The law mandates that these companies report aggregate statistics each year to the Office of Suicide Prevention, including how often such ideation is detected and how often the chatbot itself raises related topics.

To comply, developers will likely need to surveil conversations between users and chatbots in real-time, resulting in a framework that could normalize the monitoring of private exchanges under the pretext of mental health intervention.

Also included in the package is AB 1043, which forces operating system providers to verify the age or birth date of users.

App developers, in turn, will be expected to request and act on these so-called “age signals” when their apps are downloaded or launched.

Though touted as a measure to restrict minors’ access to inappropriate material, this mechanism would introduce a new layer of persistent digital tracking and monitoring tied directly to operating system-level identity data.

Governor Newsom framed the legislation as a necessary step to rein in the dangers of new technologies.

“Emerging technology like chatbots and social media can inspire, educate, and connect – but without real guardrails, technology can also exploit, mislead, and endanger our kids. We’ve seen some truly horrific and tragic examples of young people harmed by unregulated tech, and we won’t stand by while companies continue without necessary limits and accountability. We can continue to lead in AI and technology, but we must do it responsibly — protecting our children every step of the way. Our children’s safety is not for sale.”
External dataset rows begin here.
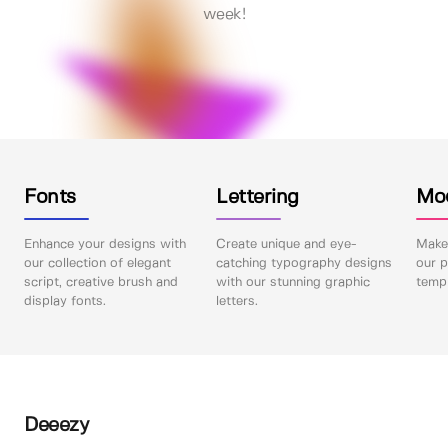
week!
Fonts
Lettering
Mo
Enhance your designs with
Create unique and eye-
Make 
our collection of elegant
catching typography designs
our p
script, creative brush and
with our stunning graphic
templ
display fonts.
letters.
Deeezy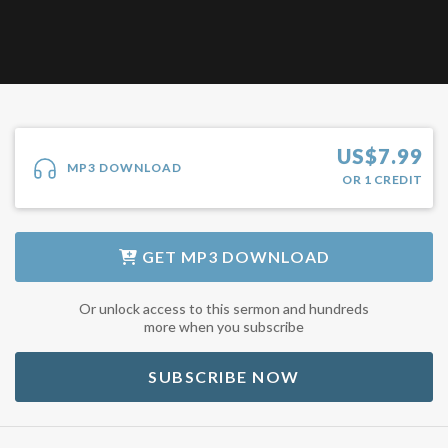
US$
7.99
MP3 DOWNLOAD
OR
1
CREDIT
GET
MP3 DOWNLOAD
Or unlock access to this sermon and hundreds
more when you subscribe
SUBSCRIBE NOW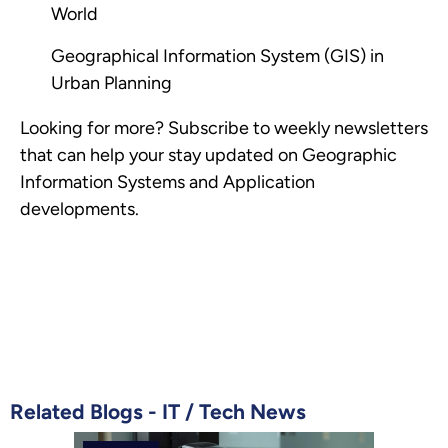
World
Geographical Information System (GIS) in
Urban Planning
Looking for more? Subscribe to weekly newsletters
that can help your stay updated on Geographic
Information Systems and Application
developments.
Related Blogs -
IT
/
Tech News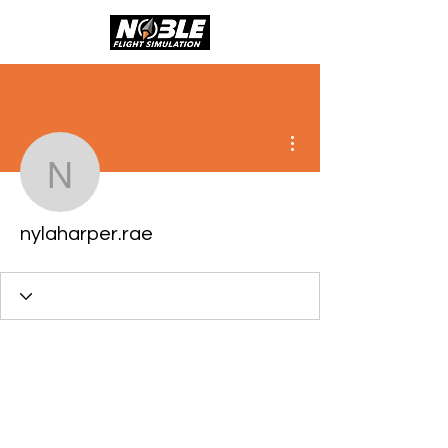
More actions
nylaharper.rae
nylaharper.rae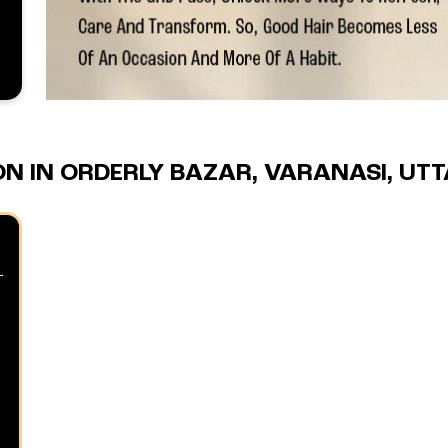
N IN ORDERLY BAZAR, VARANASI, UT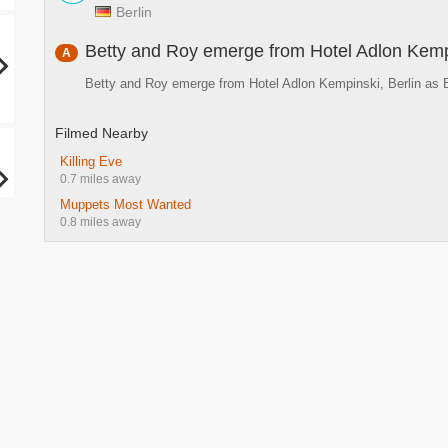
Berlin
Betty and Roy emerge from Hotel Adlon Kemp
A
Betty and Roy emerge from Hotel Adlon Kempinski, Berlin as 
Filmed Nearby
Killing Eve
0.7 miles away
Muppets Most Wanted
0.8 miles away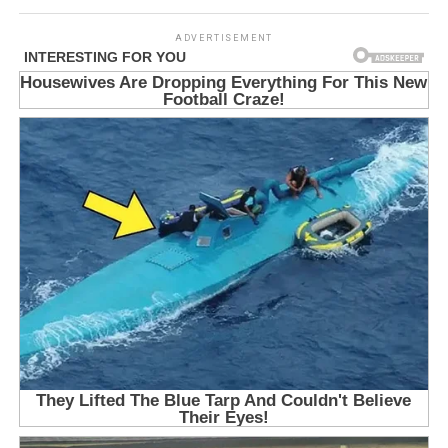
ADVERTISEMENT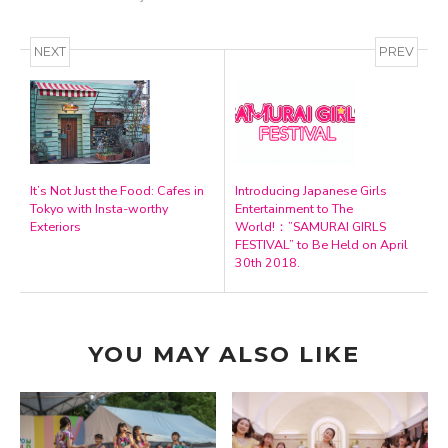
NEXT
PREV
It’s Not Just the Food: Cafes in
Introducing Japanese Girls
Tokyo with Insta-worthy
Entertainment to The
Exteriors
World!：”SAMURAI GIRLS
FESTIVAL” to Be Held on April
30th 2018.
YOU MAY ALSO LIKE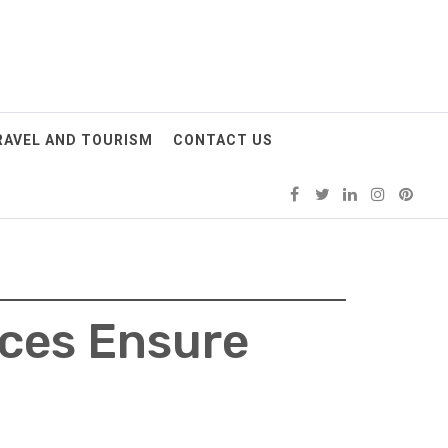
RAVEL AND TOURISM
CONTACT US
ices Ensure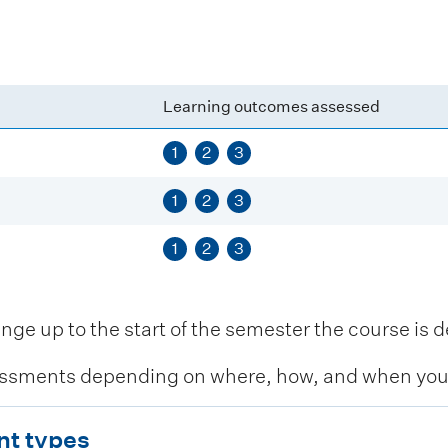
Learning outcomes assessed
1
2
3
1
2
3
1
2
3
 up to the start of the semester the course is de
ssments depending on where, how, and when you c
nt types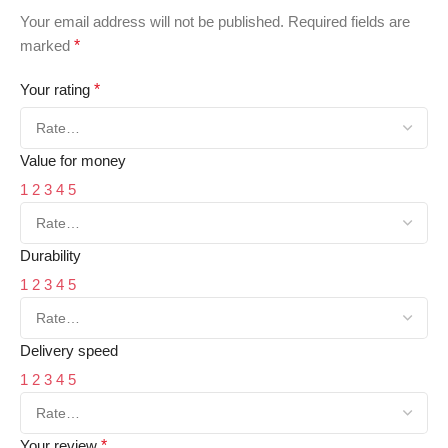
Your email address will not be published.
Required fields are
marked
*
Your rating
*
Value for money
1
2
3
4
5
Durability
1
2
3
4
5
Delivery speed
1
2
3
4
5
Your review
*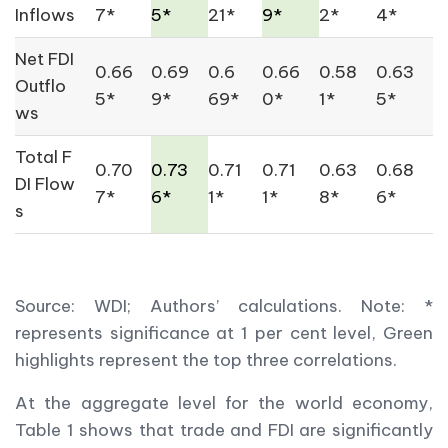
Inflows
7*
5*
21*
9*
2*
4*
Net FDI
0.66
0.69
0.6
0.66
0.58
0.63
Outflo
5*
9*
69*
0*
1*
5*
ws
Total F
0.70
0.73
0.71
0.71
0.63
0.68
DI Flow
7*
6*
1*
1*
8*
6*
s
Source: WDI; Authors’ calculations. Note: *
represents significance at 1 per cent level, Green
highlights represent the top three correlations.
At the aggregate level for the world economy,
Table 1 shows that trade and FDI are significantly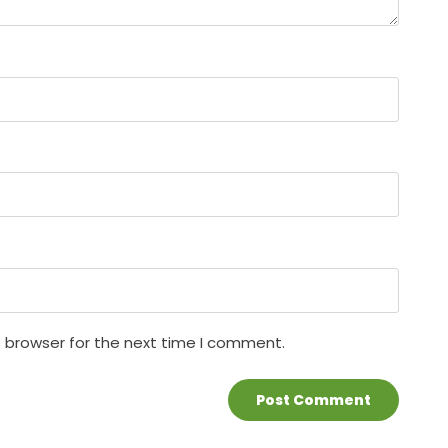
s browser for the next time I comment.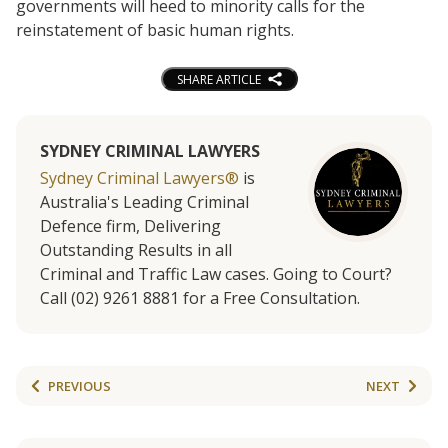
governments will heed to minority calls for the
reinstatement of basic human rights.
SHARE ARTICLE
SYDNEY CRIMINAL LAWYERS
Sydney Criminal Lawyers®
is
Australia's Leading Criminal
Defence firm, Delivering
Outstanding Results in all
Criminal and Traffic Law cases. Going to Court?
Call (02) 9261 8881 for a Free Consultation.
PREVIOUS
NEXT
California officials have promoted these new rules as part of a broader strategy to regulate technology companies, especially those seen as failing to shield children from harmful digital content.

But the legislation moves far beyond standard child protection measures. Among the policies now on the books:

  • Platforms operating AI-driven companion chatbots must build and disclose crisis protocols, issue reminders to minors to take breaks, restrict the display of sexual imagery, and avoid presenting bots as licensed mental health professionals.
  • Age verification will become a standard requirement for operating systems and app stores, tying age-based restrictions to the very core of device functionality.
  • Social media companies are now legally obligated to display government-mandated warnings about the effects of screen time, no matter the user’s age or intent.
  • A significant expansion of civil liability around deepfake pornography permits victims to sue third parties who knowingly facilitate its distribution, with damages potentially reaching $250,000 per incident.
  • The California Department of Education is tasked with creating a statewide “cyberbullying” policy by mid-2026, which school districts must adopt or modify locally.
  • Developers of AI systems will no longer be able to claim exemption from legal responsibility by arguing that their software acted independently.

While these bills are being celebrated by state officials as a step forward in digital safety, the practical impact may be increased scrutiny of online interactions, reduced privacy in AI-driven tools, and a broader normalization of government influence over personal technology use.

Despite signing bills that would harm online privacy, Newsom did back off from the most pro-censorship bill California had pushed in recent times, deciding not to sign it.

Official letter on state governor letterhead with a gold seal and the heading 'Office of the Governor,' dated OCT 13 2025, stating the governor is returning Senate Bill 771 without signature, summarizing that the bill would hold social media platforms liable for algorithm-driven civil rights violations and concluding 'I cannot sign this bill,' with a handwritten signature at the bottom.

 

With a veto that will be welcomed by digital rights advocates and free expression defenders, Newsom vetoed Senate Bill 771, a proposal that sought to hold platforms legally responsible if their algorithms relayed content deemed to violate the state’s civil rights laws.

The bill, as written, raised serious concerns about its potential to chill online speech.

By tying civil liability to algorithmic distribution, it would have created strong incentives for platforms to over-police user content, likely leading to preemptive censorship and the suppression of lawful expression.